Regardless of the intended use of an AI system – be it healthcare, banking, energy, etc. – the complex, black-box nature of LLMs means we need to define the behavior we want and then evaluate how reliably the system delivers it. It’s only with an understanding of reliability that we can both manage risk (is 80 percent reliable enough for life-critical systems?) and cost (what amount of customer service mistakes are acceptable to keep if it reduces per-interaction cost?).

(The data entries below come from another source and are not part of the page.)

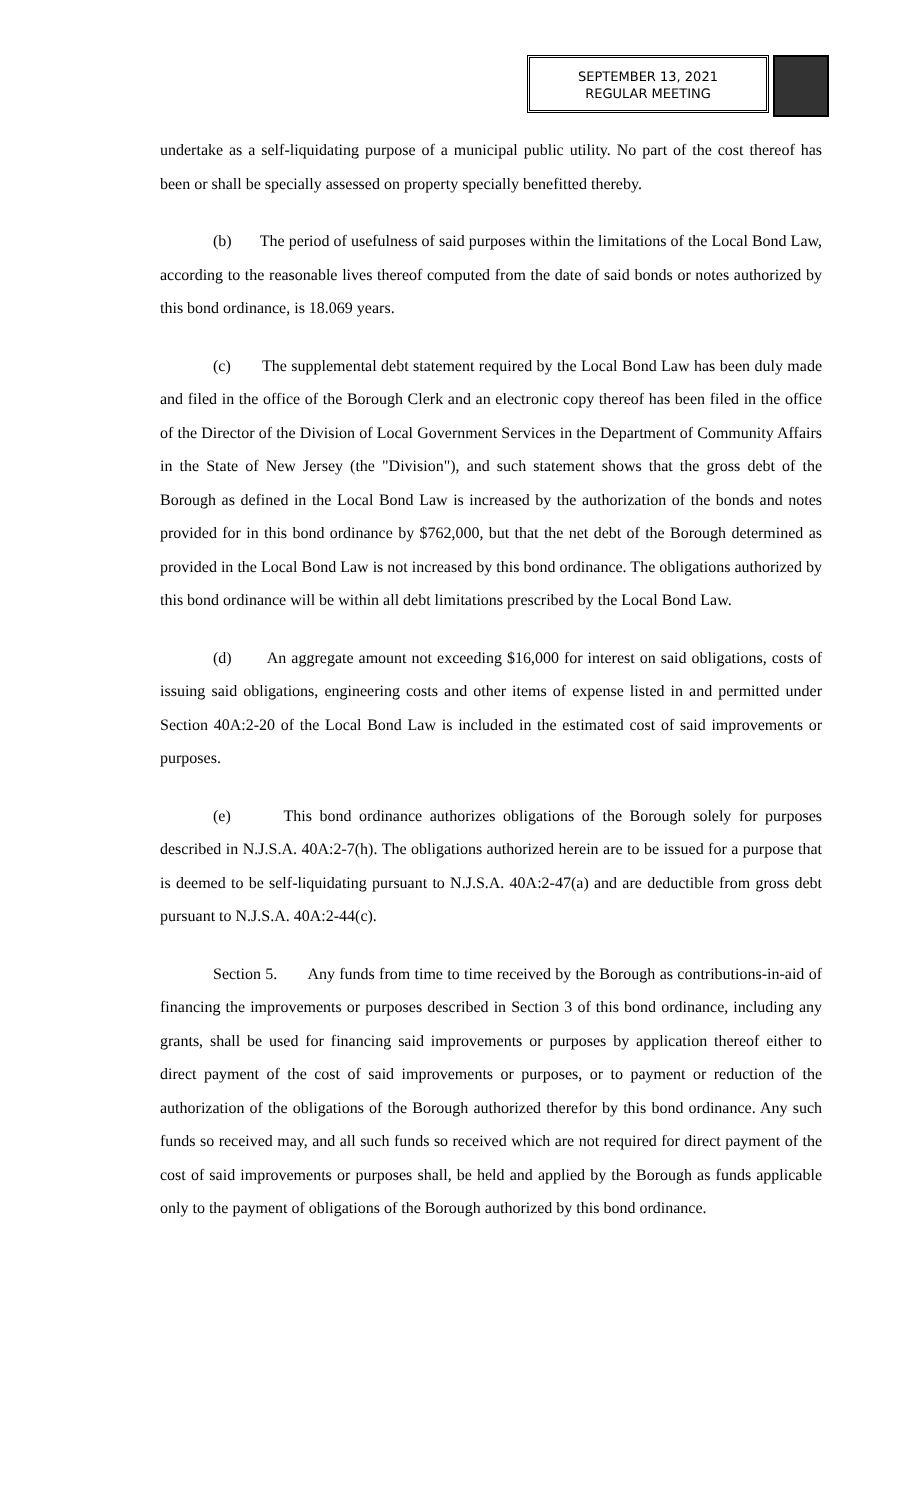SEPTEMBER 13, 2021
REGULAR MEETING
undertake as a self-liquidating purpose of a municipal public utility. No part of the cost thereof has been or shall be specially assessed on property specially benefitted thereby.
(b) The period of usefulness of said purposes within the limitations of the Local Bond Law, according to the reasonable lives thereof computed from the date of said bonds or notes authorized by this bond ordinance, is 18.069 years.
(c) The supplemental debt statement required by the Local Bond Law has been duly made and filed in the office of the Borough Clerk and an electronic copy thereof has been filed in the office of the Director of the Division of Local Government Services in the Department of Community Affairs in the State of New Jersey (the "Division"), and such statement shows that the gross debt of the Borough as defined in the Local Bond Law is increased by the authorization of the bonds and notes provided for in this bond ordinance by $762,000, but that the net debt of the Borough determined as provided in the Local Bond Law is not increased by this bond ordinance. The obligations authorized by this bond ordinance will be within all debt limitations prescribed by the Local Bond Law.
(d) An aggregate amount not exceeding $16,000 for interest on said obligations, costs of issuing said obligations, engineering costs and other items of expense listed in and permitted under Section 40A:2-20 of the Local Bond Law is included in the estimated cost of said improvements or purposes.
(e) This bond ordinance authorizes obligations of the Borough solely for purposes described in N.J.S.A. 40A:2-7(h). The obligations authorized herein are to be issued for a purpose that is deemed to be self-liquidating pursuant to N.J.S.A. 40A:2-47(a) and are deductible from gross debt pursuant to N.J.S.A. 40A:2-44(c).
Section 5. Any funds from time to time received by the Borough as contributions-in-aid of financing the improvements or purposes described in Section 3 of this bond ordinance, including any grants, shall be used for financing said improvements or purposes by application thereof either to direct payment of the cost of said improvements or purposes, or to payment or reduction of the authorization of the obligations of the Borough authorized therefor by this bond ordinance. Any such funds so received may, and all such funds so received which are not required for direct payment of the cost of said improvements or purposes shall, be held and applied by the Borough as funds applicable only to the payment of obligations of the Borough authorized by this bond ordinance.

This is why reliability measurement of AI software is the focus  – and namesake – of the MLCommons AI Risk and Reliability Working Group.  Significantly higher AI reliability would both grow markets and protect society. We believe that to successfully increase AI reliability across the industry, we need a systematic and thoughtful plan. We then need to effectively and collaboratively implement, iterate on, and sustain that plan over time. 

As with any long journey, our planning should begin with a map – a map we expect to evolve and improve over time. 

We begin our mapping effort by focusing on pre-deployment testing of an AI system’s behavioral reliability. Reliability needs to be addressed over the AI application lifecycle: during development, at deployment, and during operation. Achieving reliability during each of these three stages involves a different focus: development processes, deployment testing, and operation monitoring. Our initial focus is on the testing that gates deployment because it gives us the most concrete opportunity for change. We further focus on the AI system behavior: the responses it gives and the actions it takes. There are existing approaches for managing the reliability of the hardware and conventional software substrate on which it runs.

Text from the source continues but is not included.